Петельников не ждал откровенного разговора за чашкой чая, но и не ждал такого дружного противостояния. Он не сомневался в конечном успехе, — злило ненужное упорство. Неужели эти девушки не понимают, что горы сожжённого хлеба не утаишь? И неужели им не жаль своей работы?
Инспектор остервенело взялся за третий калач — он отомстит этим девицам, съев всё это блюдо. Да ведь они напекут новых…
В чайную комнату влетела с запоздалой сердитостью мучнистобровая девушка:
— А вы зато обжора!
И выпрыгнула за дверь, оставив инспектора наедине с калачами.
Печёным хлебом кормят скот. Голуби в городах прыгают по накрошенному хлебу. В мусорных бачках торчат окаменевшие батоны. В столовых искромсанного и недоеденного хлеба столько, что хватило бы ещё на одну столовую. Школьники бросаются кусками, а то и сыграют буханкой в футбол. Вот и хлебозавод сжигает…
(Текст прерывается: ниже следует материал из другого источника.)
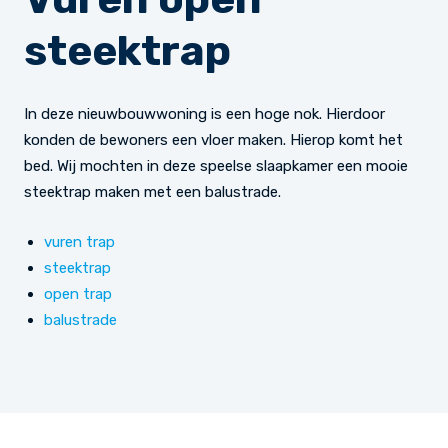
steektrap
In deze nieuwbouwwoning is een hoge nok. Hierdoor
konden de bewoners een vloer maken. Hierop komt het
bed. Wij mochten in deze speelse slaapkamer een mooie
steektrap maken met een balustrade.
vuren trap
steektrap
open trap
balustrade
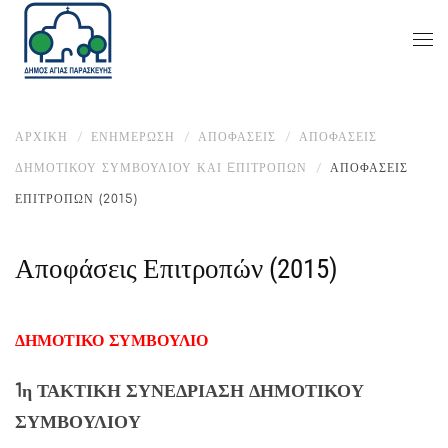
ΑΡΧΙΚΉ
ΕΝΗΜΈΡΩΣΗ
ΑΠΟΦΑΣΕΙΣ
ΑΠΟΦΆΣΕΙΣ
ΔΗΜΟΤΙΚΟΎ ΣΥΜΒΟΥΛΊΟΥ ΚΑΙ EΠΙΤΡΟΠΏΝ
ΑΠΟΦΆΣΕΙΣ
ΕΠΙΤΡΟΠΏΝ (2015)
Αποφάσεις Επιτροπών (2015)
ΔΗΜΟΤΙΚΟ ΣΥΜΒΟΥΛΙΟ
1η ΤΑΚΤΙΚΗ ΣΥΝΕΔΡΙΑΣΗ ΔΗΜΟΤΙΚΟΥ
ΣΥΜΒΟΥΛΙΟΥ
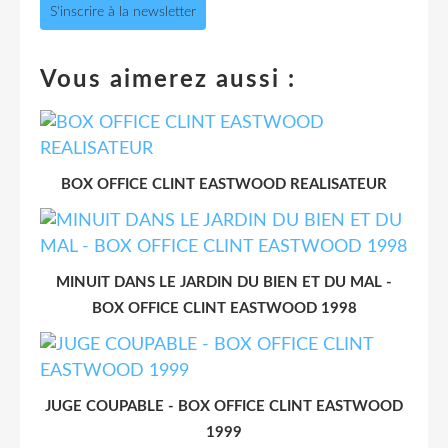
S'inscrire à la newsletter
Vous aimerez aussi :
BOX OFFICE CLINT EASTWOOD REALISATEUR
MINUIT DANS LE JARDIN DU BIEN ET DU MAL -
BOX OFFICE CLINT EASTWOOD 1998
JUGE COUPABLE - BOX OFFICE CLINT EASTWOOD
1999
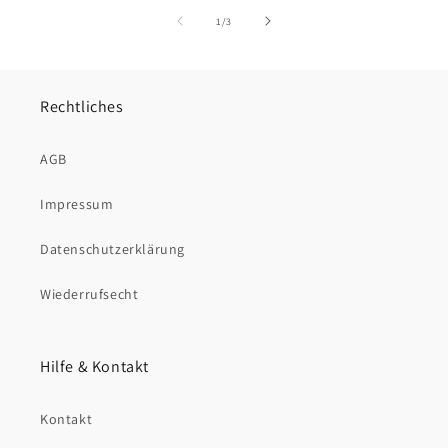
von
1
/
3
Rechtliches
AGB
Impressum
Datenschutzerklärung
Wiederrufsecht
Hilfe & Kontakt
Kontakt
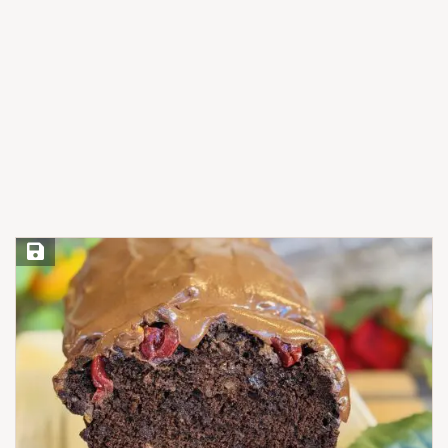
Save Recipe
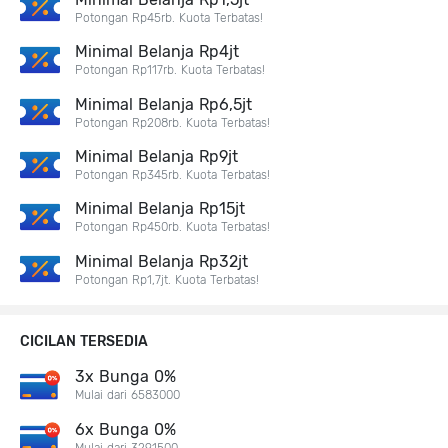
Potongan Rp45rb. Kuota Terbatas!
Minimal Belanja Rp4jt
Potongan Rp117rb. Kuota Terbatas!
Minimal Belanja Rp6,5jt
Potongan Rp208rb. Kuota Terbatas!
Minimal Belanja Rp9jt
Potongan Rp345rb. Kuota Terbatas!
Minimal Belanja Rp15jt
Potongan Rp450rb. Kuota Terbatas!
Minimal Belanja Rp32jt
Potongan Rp1,7jt. Kuota Terbatas!
CICILAN TERSEDIA
3x Bunga 0%
Mulai dari 6583000
6x Bunga 0%
Mulai dari 3291500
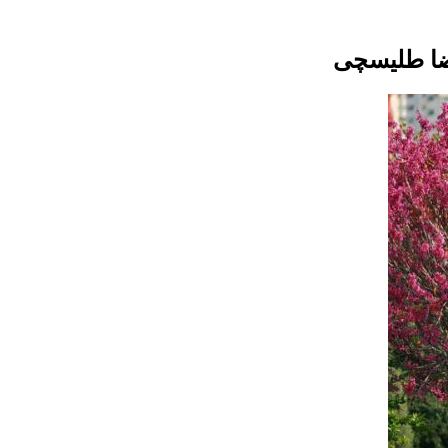
ضا طلیسچی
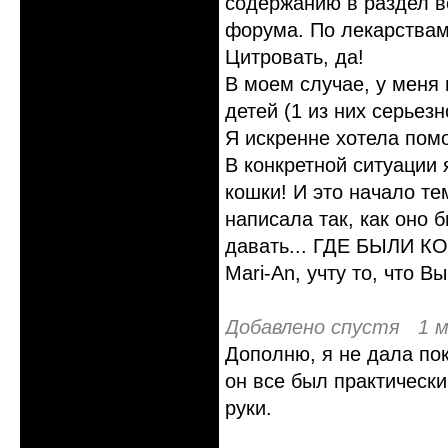
содержанию в раздел ве
форума. По лекарствам 
Цитровать, да!
В моем случае, у меня 
детей (1 из них серьезн
Я искренне хотела помо
В конкретной ситуации
кошки! И это начало те
написала так, как оно 
давать... ГДЕ БЫЛИ К
Mari-An, учту то, что В
Добавлено спустя 1 м
Дополню, я не дала по
он все был практическ
руки.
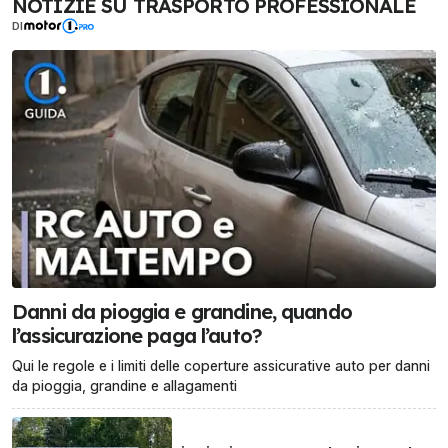
NOTIZIE SU TRASPORTO PROFESSIONALE
DI
Danni da pioggia e grandine, quando
l’assicurazione paga l’auto?
Qui le regole e i limiti delle coperture assicurative auto per danni
da pioggia, grandine e allagamenti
Показать бы это мужику восемнадцатого, девятнадцатого века. Дореволюционному мужику показать, людям гражданской войны и Отечественной показать бы.
Почему же так? Сыты? Голодный человек хлеб не выбросит. Но есть, по-моему, и другая причина.
Раньше к производству хлеба была причастна основная масса народа. Теперь же им занимается лишь часть общества, меньшая.
Раньше мужик пахал земельку, идя по ней ногами своими. Сеял, жал, молотил цепами, да с лошадкой. Хлеб пёк сам, баба его пекла, предвкушая первую хрустящую корочку…
Теперь тракторист пашет сидя — тоже работа нелёгкая, но он имеет дело с трактором, а не с землёй; он высоко, он над ней. Убирает на комбайне — тоже руки заняты не снопами, а рычагами, тоже сидит высоко. Мелют зерно на мельнице — всё механизировано, лишь кнопки нажимай. Ну, а как пекут, я видел — поточная линия, электропечи, кнопки, рубильники. Выходит, что производство хлеба как бы отделилось от человека.
Раньше хлеб был полит жарким потом. Может, поэтому его и ценили? Теперь его добывают индустриальным способом. Может, поэтому и не ценят?